Textsammlung „Sprachlaub“Martin Walsers schonungsloses Aus-der-Welt-Gleiten
Köln – Schon Ende 2018 trat Martin Walser zum „Spätdienst“ an, zu einer lyrischen Nachtschicht in Todesnähe. Nun harkt er, der an diesem Mittwoch 94 wird, „Sprachlaub“. Doch es ist eben nicht welk und kraftlos, sondern leuchtet in allerdings düsteren Farben. „Schmerz schürft mich, die Feuerspur ächz ich entlang“, heißt es da. Oder wie Fetzen eines apokalyptischen Albtraums: „Schwarze Zwerge reiten auf roten Pferden durch mich hindurch“.
Diese kurzen Endlichkeits-Stenogramme sind wie Gedichte gesetzt und keineswegs eindeutig. „Du musst den Wörtern kündigen“, ermahnt sich der Schriftsteller, der doch weiß: „Schreiben und Leben fielen bei mir fast von Anfang an zusammen. Ich tanzte, also war ich.“ Und dann straft er die Vergangenheitsform Lügen, wobei er stets dem Motto folgt: „Wahr ist nur, was schön ist.“ Und in diesem Sinn gönnt er selbst der eigenen Hinfälligkeit die strahlendste Sprachkraft.
Gewiss, der Fokus jenes Mannes, der einst in seinen Anselm -Kristlein-Romanen Geistesblitze in die Abgründe der Bundesrepublik schleuderte, ist geschrumpft. Schon im fast schwerelos heiteren Spätwerk hatte sich der Dichter vom Bodensee gewissermaßen neu erfunden und einen sehnsüchtigen Minnesängerton angeschlagen.
Selbstmordvision und Naturglück
Nun allerdings ist die erotische Verheißung, die noch in „Mädchenleben oder Die Heiligsprechung“ auftauchte, vollends verschwunden.
Außer dem schmerzgeplagten Ich des Autors bleibt dieses Buch beinahe menschenleer. „Wenn mir nach Menschheit ist, habe ich Gras, und das Gespräch gewähren mir Katze und Hund.“ Auch die Aquarelle seiner Tochter Alissa Walser erinnern mit ihren transluzenten Endloslinien mal an Pflanzen, mal an Blutbahnen. Mit ihrem delikaten Farbenspiel zwischen Tristesse und Heiterkeit spiegeln sie die emotionale Spannweite der Texte.

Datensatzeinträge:
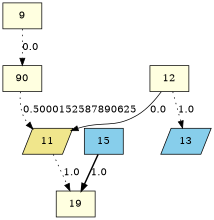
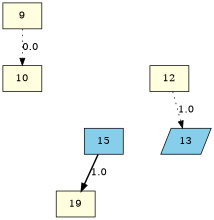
  digraph {
    node [fillcolor=lightyellow shape=box style=filled]
    edge [style=dotted]
    9
-   10 [label=90]
-   11 [fillcolor=khaki shape=parallelogram]
+   10
    n4 [label=19]
    12
    13 [fillcolor=skyblue shape=parallelogram]
    15 [fillcolor=skyblue]
    9 -> 10 [label=0.0]
-   10 -> 11 [label=0.5000152587890625]
-   11 -> n4 [label=1.0]
-   12 -> 11 [label=0.0 style=solid]
    12 -> 13 [label=1.0]
    15 -> n4 [label=1.0 style=bold]
  }
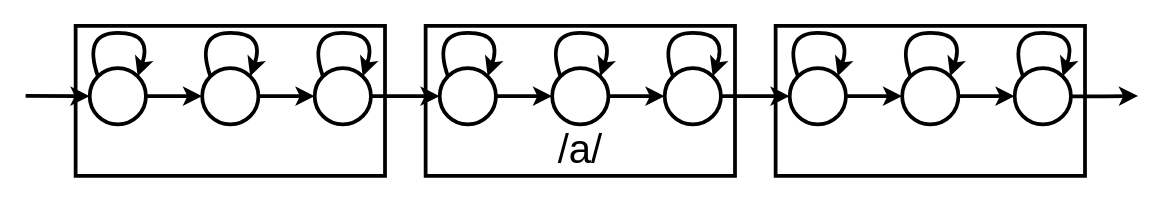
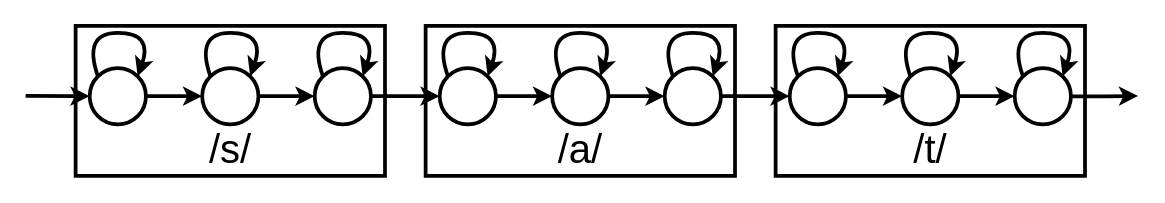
  <mxCell id="0" />
  <mxCell id="1" parent="0" />
  <mxCell id="2" value="" style="rounded=0;whiteSpace=wrap;html=1;strokeWidth=3;" vertex="1" parent="1"><mxGeometry x="60" y="20" width="247.5" height="120" as="geometry" /></mxCell>
  <mxCell id="3" value="" style="rounded=0;whiteSpace=wrap;html=1;strokeWidth=3;" vertex="1" parent="1"><mxGeometry x="620" y="20" width="247.5" height="120" as="geometry" /></mxCell>
  <mxCell id="4" value="" style="rounded=0;whiteSpace=wrap;html=1;strokeWidth=3;" vertex="1" parent="1"><mxGeometry x="340" y="20" width="247.5" height="120" as="geometry" /></mxCell>
  <mxCell id="5" style="edgeStyle=orthogonalEdgeStyle;rounded=0;orthogonalLoop=1;jettySize=auto;html=1;strokeWidth=3;entryX=0;entryY=0.5;entryDx=0;entryDy=0;" edge="1" parent="1" source="9" target="16"><mxGeometry relative="1" as="geometry"><mxPoint x="320" y="76" as="targetPoint" /></mxGeometry></mxCell>
  <mxCell id="6" style="edgeStyle=orthogonalEdgeStyle;rounded=0;orthogonalLoop=1;jettySize=auto;html=1;entryX=0;entryY=0.5;entryDx=0;entryDy=0;strokeWidth=3;" edge="1" parent="1" source="18" target="25"><mxGeometry relative="1" as="geometry" /></mxCell>
  <mxCell id="7" value="" style="ellipse;whiteSpace=wrap;html=1;aspect=fixed;strokeWidth=3;" parent="1" vertex="1"><mxGeometry x="71.25" y="53.75" width="45" height="45" as="geometry" /></mxCell>
  <mxCell id="8" value="" style="ellipse;whiteSpace=wrap;html=1;aspect=fixed;strokeWidth=3;" vertex="1" parent="1"><mxGeometry x="161.25" y="53.75" width="45" height="45" as="geometry" /></mxCell>
  <mxCell id="9" value="" style="ellipse;whiteSpace=wrap;html=1;aspect=fixed;strokeWidth=3;" vertex="1" parent="1"><mxGeometry x="251.25" y="53.75" width="45" height="45" as="geometry" /></mxCell>
  <mxCell id="10" value="" style="endArrow=classic;html=1;rounded=0;exitX=1;exitY=0.5;exitDx=0;exitDy=0;entryX=0;entryY=0.5;entryDx=0;entryDy=0;strokeWidth=3;" edge="1" parent="1" source="8" target="9"><mxGeometry x="80" y="240" width="50" height="50" as="geometry"><mxPoint x="228.75" y="87.5" as="sourcePoint" /><mxPoint x="256.875" y="59.375" as="targetPoint" /></mxGeometry></mxCell>
  <mxCell id="11" value="" style="endArrow=classic;html=1;rounded=0;exitX=1;exitY=0.5;exitDx=0;exitDy=0;entryX=0;entryY=0.5;entryDx=0;entryDy=0;strokeWidth=3;" edge="1" parent="1" source="7" target="8"><mxGeometry x="80" y="240" width="50" height="50" as="geometry"><mxPoint x="228.75" y="87.5" as="sourcePoint" /><mxPoint x="256.875" y="59.375" as="targetPoint" /></mxGeometry></mxCell>
  <mxCell id="12" value="" style="curved=1;endArrow=classic;html=1;rounded=0;entryX=1;entryY=0;entryDx=0;entryDy=0;exitX=0;exitY=0;exitDx=0;exitDy=0;strokeWidth=3;" edge="1" parent="1" source="7" target="7"><mxGeometry x="80" y="240" width="50" height="50" as="geometry"><mxPoint x="228.75" y="87.5" as="sourcePoint" /><mxPoint x="105" y="48.125" as="targetPoint" /><Array as="points"><mxPoint x="65.625" y="25.625" /><mxPoint x="121.875" y="25.625" /></Array></mxGeometry></mxCell>
  <mxCell id="13" value="" style="curved=1;endArrow=classic;html=1;rounded=0;strokeWidth=3;exitX=0;exitY=0;exitDx=0;exitDy=0;entryX=1;entryY=0;entryDx=0;entryDy=0;" edge="1" parent="1" source="8" target="8"><mxGeometry x="80" y="240" width="50" height="50" as="geometry"><mxPoint x="155.625" y="48.125" as="sourcePoint" /><mxPoint x="206.25" y="53.75" as="targetPoint" /><Array as="points"><mxPoint x="155.625" y="25.625" /><mxPoint x="211.875" y="25.625" /></Array></mxGeometry></mxCell>
  <mxCell id="14" value="" style="curved=1;endArrow=classic;html=1;rounded=0;strokeWidth=3;exitX=0;exitY=0;exitDx=0;exitDy=0;entryX=1;entryY=0;entryDx=0;entryDy=0;" edge="1" parent="1" source="9" target="9"><mxGeometry x="80" y="240" width="50" height="50" as="geometry"><mxPoint x="240" y="53.75" as="sourcePoint" /><mxPoint x="289.5" y="48.125" as="targetPoint" /><Array as="points"><mxPoint x="245.625" y="25.625" /><mxPoint x="301.875" y="25.625" /></Array></mxGeometry></mxCell>
+ <mxCell id="15" value="&lt;font style=&quot;font-size: 32px&quot;&gt;/s/&lt;/font&gt;" style="text;html=1;strokeColor=none;fillColor=none;align=center;verticalAlign=middle;whiteSpace=wrap;rounded=0;" vertex="1" parent="1"><mxGeometry x="153.75" y="98.75" width="60" height="41.25" as="geometry" /></mxCell>
  <mxCell id="16" value="" style="ellipse;whiteSpace=wrap;html=1;aspect=fixed;strokeWidth=3;" vertex="1" parent="1"><mxGeometry x="351.25" y="53.75" width="45" height="45" as="geometry" /></mxCell>
  <mxCell id="17" value="" style="ellipse;whiteSpace=wrap;html=1;aspect=fixed;strokeWidth=3;" vertex="1" parent="1"><mxGeometry x="441.25" y="53.75" width="45" height="45" as="geometry" /></mxCell>
  <mxCell id="18" value="" style="ellipse;whiteSpace=wrap;html=1;aspect=fixed;strokeWidth=3;" vertex="1" parent="1"><mxGeometry x="531.25" y="53.75" width="45" height="45" as="geometry" /></mxCell>
  <mxCell id="19" value="" style="endArrow=classic;html=1;rounded=0;exitX=1;exitY=0.5;exitDx=0;exitDy=0;entryX=0;entryY=0.5;entryDx=0;entryDy=0;strokeWidth=3;" edge="1" parent="1" source="17" target="18"><mxGeometry x="360" y="240" width="50" height="50" as="geometry"><mxPoint x="508.75" y="87.5" as="sourcePoint" /><mxPoint x="536.875" y="59.375" as="targetPoint" /></mxGeometry></mxCell>
  <mxCell id="20" value="" style="endArrow=classic;html=1;rounded=0;exitX=1;exitY=0.5;exitDx=0;exitDy=0;entryX=0;entryY=0.5;entryDx=0;entryDy=0;strokeWidth=3;" edge="1" parent="1" source="16" target="17"><mxGeometry x="360" y="240" width="50" height="50" as="geometry"><mxPoint x="508.75" y="87.5" as="sourcePoint" /><mxPoint x="536.875" y="59.375" as="targetPoint" /></mxGeometry></mxCell>
  <mxCell id="21" value="" style="curved=1;endArrow=classic;html=1;rounded=0;entryX=1;entryY=0;entryDx=0;entryDy=0;exitX=0;exitY=0;exitDx=0;exitDy=0;strokeWidth=3;" edge="1" parent="1" source="16" target="16"><mxGeometry x="360" y="240" width="50" height="50" as="geometry"><mxPoint x="508.75" y="87.5" as="sourcePoint" /><mxPoint x="385" y="48.125" as="targetPoint" /><Array as="points"><mxPoint x="345.625" y="25.625" /><mxPoint x="401.875" y="25.625" /></Array></mxGeometry></mxCell>
  <mxCell id="22" value="" style="curved=1;endArrow=classic;html=1;rounded=0;strokeWidth=3;exitX=0;exitY=0;exitDx=0;exitDy=0;entryX=1;entryY=0;entryDx=0;entryDy=0;" edge="1" parent="1" source="17" target="17"><mxGeometry x="360" y="240" width="50" height="50" as="geometry"><mxPoint x="435.625" y="48.125" as="sourcePoint" /><mxPoint x="486.25" y="53.75" as="targetPoint" /><Array as="points"><mxPoint x="435.625" y="25.625" /><mxPoint x="491.875" y="25.625" /></Array></mxGeometry></mxCell>
  <mxCell id="23" value="" style="curved=1;endArrow=classic;html=1;rounded=0;strokeWidth=3;exitX=0;exitY=0;exitDx=0;exitDy=0;entryX=1;entryY=0;entryDx=0;entryDy=0;" edge="1" parent="1" source="18" target="18"><mxGeometry x="360" y="240" width="50" height="50" as="geometry"><mxPoint x="520" y="53.75" as="sourcePoint" /><mxPoint x="569.5" y="48.125" as="targetPoint" /><Array as="points"><mxPoint x="525.625" y="25.625" /><mxPoint x="581.875" y="25.625" /></Array></mxGeometry></mxCell>
  <mxCell id="24" value="&lt;font style=&quot;font-size: 32px&quot;&gt;/a/&lt;/font&gt;" style="text;html=1;strokeColor=none;fillColor=none;align=center;verticalAlign=middle;whiteSpace=wrap;rounded=0;" vertex="1" parent="1"><mxGeometry x="433.75" y="98.75" width="60" height="41.25" as="geometry" /></mxCell>
  <mxCell id="25" value="" style="ellipse;whiteSpace=wrap;html=1;aspect=fixed;strokeWidth=3;" vertex="1" parent="1"><mxGeometry x="631.25" y="53.75" width="45" height="45" as="geometry" /></mxCell>
  <mxCell id="26" value="" style="ellipse;whiteSpace=wrap;html=1;aspect=fixed;strokeWidth=3;" vertex="1" parent="1"><mxGeometry x="721.25" y="53.75" width="45" height="45" as="geometry" /></mxCell>
  <mxCell id="27" style="edgeStyle=orthogonalEdgeStyle;rounded=0;orthogonalLoop=1;jettySize=auto;html=1;fontSize=32;strokeWidth=3;" edge="1" parent="1" source="28"><mxGeometry relative="1" as="geometry"><mxPoint x="910" y="76" as="targetPoint" /></mxGeometry></mxCell>
  <mxCell id="28" value="" style="ellipse;whiteSpace=wrap;html=1;aspect=fixed;strokeWidth=3;" vertex="1" parent="1"><mxGeometry x="811.25" y="53.75" width="45" height="45" as="geometry" /></mxCell>
  <mxCell id="29" value="" style="endArrow=classic;html=1;rounded=0;exitX=1;exitY=0.5;exitDx=0;exitDy=0;entryX=0;entryY=0.5;entryDx=0;entryDy=0;strokeWidth=3;" edge="1" parent="1" source="26" target="28"><mxGeometry x="640" y="240" width="50" height="50" as="geometry"><mxPoint x="788.75" y="87.5" as="sourcePoint" /><mxPoint x="816.875" y="59.375" as="targetPoint" /></mxGeometry></mxCell>
  <mxCell id="30" value="" style="endArrow=classic;html=1;rounded=0;exitX=1;exitY=0.5;exitDx=0;exitDy=0;entryX=0;entryY=0.5;entryDx=0;entryDy=0;strokeWidth=3;" edge="1" parent="1" source="25" target="26"><mxGeometry x="640" y="240" width="50" height="50" as="geometry"><mxPoint x="788.75" y="87.5" as="sourcePoint" /><mxPoint x="816.875" y="59.375" as="targetPoint" /></mxGeometry></mxCell>
  <mxCell id="31" value="" style="curved=1;endArrow=classic;html=1;rounded=0;entryX=1;entryY=0;entryDx=0;entryDy=0;exitX=0;exitY=0;exitDx=0;exitDy=0;strokeWidth=3;" edge="1" parent="1" source="25" target="25"><mxGeometry x="640" y="240" width="50" height="50" as="geometry"><mxPoint x="788.75" y="87.5" as="sourcePoint" /><mxPoint x="665" y="48.125" as="targetPoint" /><Array as="points"><mxPoint x="625.625" y="25.625" /><mxPoint x="681.875" y="25.625" /></Array></mxGeometry></mxCell>
  <mxCell id="32" value="" style="curved=1;endArrow=classic;html=1;rounded=0;strokeWidth=3;exitX=0;exitY=0;exitDx=0;exitDy=0;entryX=1;entryY=0;entryDx=0;entryDy=0;" edge="1" parent="1" source="26" target="26"><mxGeometry x="640" y="240" width="50" height="50" as="geometry"><mxPoint x="715.625" y="48.125" as="sourcePoint" /><mxPoint x="766.25" y="53.75" as="targetPoint" /><Array as="points"><mxPoint x="715.625" y="25.625" /><mxPoint x="771.875" y="25.625" /></Array></mxGeometry></mxCell>
  <mxCell id="33" value="" style="curved=1;endArrow=classic;html=1;rounded=0;strokeWidth=3;exitX=0;exitY=0;exitDx=0;exitDy=0;entryX=1;entryY=0;entryDx=0;entryDy=0;" edge="1" parent="1" source="28" target="28"><mxGeometry x="640" y="240" width="50" height="50" as="geometry"><mxPoint x="800" y="53.75" as="sourcePoint" /><mxPoint x="849.5" y="48.125" as="targetPoint" /><Array as="points"><mxPoint x="805.625" y="25.625" /><mxPoint x="861.875" y="25.625" /></Array></mxGeometry></mxCell>
+ <mxCell id="34" value="&lt;font style=&quot;font-size: 32px&quot;&gt;/t/&lt;/font&gt;" style="text;html=1;strokeColor=none;fillColor=none;align=center;verticalAlign=middle;whiteSpace=wrap;rounded=0;" vertex="1" parent="1"><mxGeometry x="713.75" y="98.75" width="60" height="41.25" as="geometry" /></mxCell>
  <mxCell id="35" value="" style="endArrow=classic;html=1;rounded=0;fontSize=32;strokeWidth=3;entryX=0;entryY=0.5;entryDx=0;entryDy=0;" edge="1" parent="1" target="7"><mxGeometry width="50" height="50" relative="1" as="geometry"><mxPoint x="20" y="76" as="sourcePoint" /><mxPoint x="40" y="90" as="targetPoint" /></mxGeometry></mxCell>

Zu erledigen —
A. Von wem stammen laut der Besprechung von „Sprachlaub“ die Aquarelle in dem Buch?
B. Bitte führe die Besprechung von „Sprachlaub“ nach ihrem letzten Satz fort.
Die Einträge stammen aus einer anderen Quelle.

Ergebnisse —
A. Von Martin Walsers Tochter Alissa Walser.

B.
Zwischen Selbstmordvisionen und Lebensfreude
Da gibt es einerseits Selbstmordvisionen: „Mit dem Messer die Ader ritzen“, um „das ewige Taumeln“ zu beenden. Dann wieder glänzende Tage, an denen der Greis gar nicht dazu kommt, an seinen Tod zu denken. Wenn ihn etwas tröstet oder gar berauscht, dann die Natur, Fliederdolden im Wind, seidiger Regen, Vogelgezwitscher oder die Düfte von Salbei und Melisse. „Die Sonne scheint in ein Gesumm“, heißt es, wie der Dichter überhaupt Sommerhitze für die Winterstille sammeln will.
Muss man ihm glauben, wenn er bittet: „O lass mich gehen Leben, als wäre ich nie gewesen“? Nicht unbedingt, denn gleichzeitig erstickt er immer noch an den Schönheiten der Welt und fordert das Jahr auf, langsamer zu vergehen: „Langeweile, komm, schütz uns vor den Zähnen der Zeit.“
Zwei Mal verlässt Walser dann doch den Zirkel seiner hellsichtigen Egozentrik. Als er vom Tod des jüngeren Kollegen Rolf Hochhuth erfährt, plagt ihn das Bedauern, nicht vorher mit ihm gesprochen zu haben. Und als sich ein bettelnder „Elendserpresser“ an seiner Tür zeigt, kocht im längsten Text des Bandes eine Philippika hoch, die an den politischen Feuerkopf von früher erinnert. Doch die Verachtung für die „abgewetzten Wörter“ der Medienwelt bleibt hier letztlich folgenlos.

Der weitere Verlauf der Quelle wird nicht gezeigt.